徳岡先生: hachiさんはどちらの方法でも移植まではいっておらず、どちらが向いているとはいえないし、どちらもダメだともいえない状態です。多嚢胞性卵巣だとすると、私はアンタゴニスト法が一番いいと思います。ロング法のメリットは、勝手に排卵してしまうことが少なく、計画が立てやすいということですが、注射を多く打たなくてはなりません。アンタゴニスト法はロング法よりは低刺激ですが、この方法も誘発効果は高いですし、実際hachiさんも卵が20個できています。注射を始めてしまえば、どちらもそれほど効果は変わらないと思いますね。大事なのは、そこまでに何をするか。注射を始める前までに、漢方を試してみてほしいと思います。
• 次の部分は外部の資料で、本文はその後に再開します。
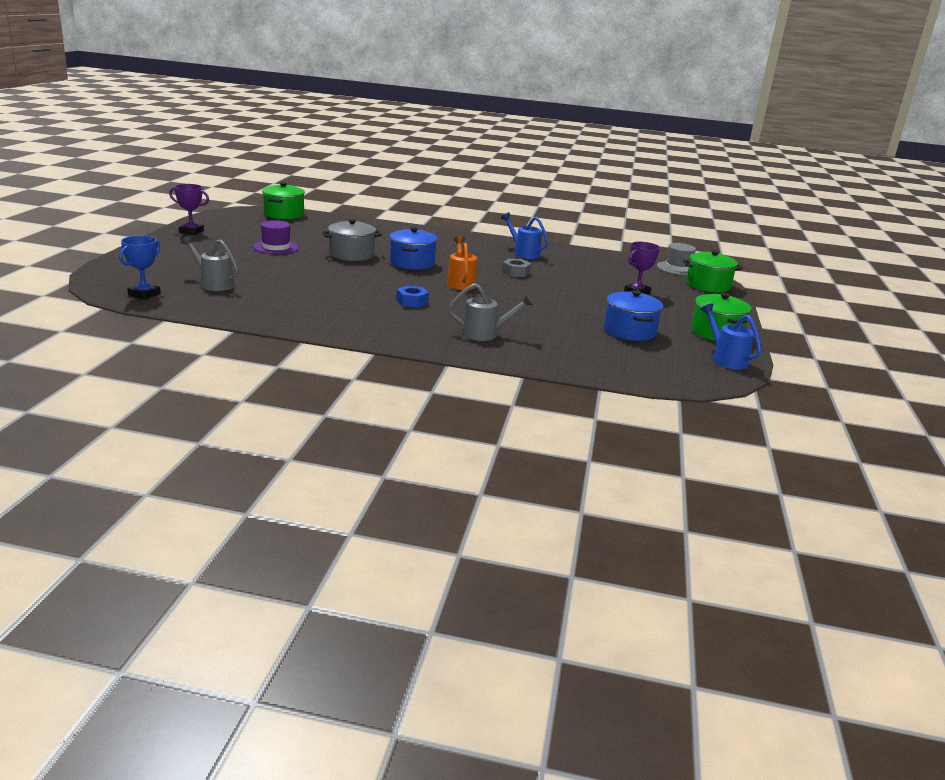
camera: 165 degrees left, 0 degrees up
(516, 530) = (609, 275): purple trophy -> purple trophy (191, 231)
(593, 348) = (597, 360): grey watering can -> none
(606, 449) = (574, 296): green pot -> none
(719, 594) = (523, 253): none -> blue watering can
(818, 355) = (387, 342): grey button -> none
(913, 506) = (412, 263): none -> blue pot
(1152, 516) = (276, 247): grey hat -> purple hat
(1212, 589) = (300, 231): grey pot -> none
-- 卵巣年齢が高めだということですが、もっと低刺激な誘発法ということも考えられますか?


徳岡先生: 低刺激にすれば良い卵が育つのかというと、それはわかりません。逆に少ない卵胞数しかできず、それが空胞だったらまた次の周期まで待たなくてはならなくなります。どこまで低刺激にするかということもありますが、アンタゴニスト法でもクロミフェン+注射+アンタゴニストと比較的低刺激な方法はあります。漢方でしっかり整えたうえで、そのくらいの刺激はして1周期に多く採っていくほうがよいのではないでしょうか。


-- 漢方はどれくらいの期間飲めば、効果が出るものでしょうか。


徳岡先生: 早めに飲み始めたほうがいいですが、2カ月間飲めば十分だと思います。当院では多嚢胞性卵巣の方には、採卵まであまり時間のない場合でも飲んでもらうようにしています。採卵前の1ヵ月間飲んでいただくと、あくまでも私の印象ですが、効果が出ている感覚があります。

漢方をしばらく飲んで採卵して、もしそれでも空胞が多いようでしたら、カウフマン療法で卵巣を完全に休めるという方法もあります。ピルを21日間使って生理を一度起こすのですが、それを1~2周期やって、卵巣を休めて元の状態に戻します。そこからあらためてアンタゴニスト法で排卵誘発を始めてみるといいと思います。


-- 体外受精した卵も分割が途中で止まってしまうということです。


徳岡先生: 胚盤胞にいかないから凍結できないということなのですね。新鮮胚移植も陰性だったということですが胚盤胞までいかなくてもDAY2、DAY3で一度凍結して、別の周期に移植したほうが妊娠率は上がると思います。年齢がお若く10個も採卵できたわけですから、エストロゲンの値は上がっています。内膜も影響を受けていますので、その周期に戻してしまうと着床率は悪くなってしまうのです。

一般的には胚盤胞まで育てれば、良い卵だけが残って妊娠率が上がると考えられていますが、逆にそこまで持っていくリスクを報告した論文も出ています。どの段階で戻すかということには、クリニック独自のやり方があります。全例を初期胚で戻すというところもあるくらいですので、胚盤胞にあまりこだわりすぎなくてもよいのではないかと思います。当院でもDAY2、DAY3で戻すこともありますし、DAY4の桑実胚、DAY5の胚盤胞と患者さまによっていろいろな方法を行っています。

hachiさんはまだ28歳ですし、可能性は十分にあります。2回の体外受精で諦めることは全くないと思います。ただしAMHが38歳相当であるということを考えると、あまりゆっくりされずに治療を進められたほうがいいでしょう。




徳岡 晋先生


防衛医科大学校卒業。同校産婦人科学講座入局。自衛隊中央病院産婦人科勤務後、防衛医科大学校医学研究科に入学し、学位(医学博士)取得。2000 年より 木場公園クリニックに勤務。5 年間の勤務を経て2005 年に独立し、とくおかレディースクリニックを開設。A 型・みずがめ座。日の丸を背負ったサッカー日本代表の選手を応援するのが好きだという先生はW杯に続きアジア大会に夢中!ご自身は「6 年先の東京五輪までにフルマラソンを走れるように」を目標に、長距離ウォーキングに励んでいらっしゃいます。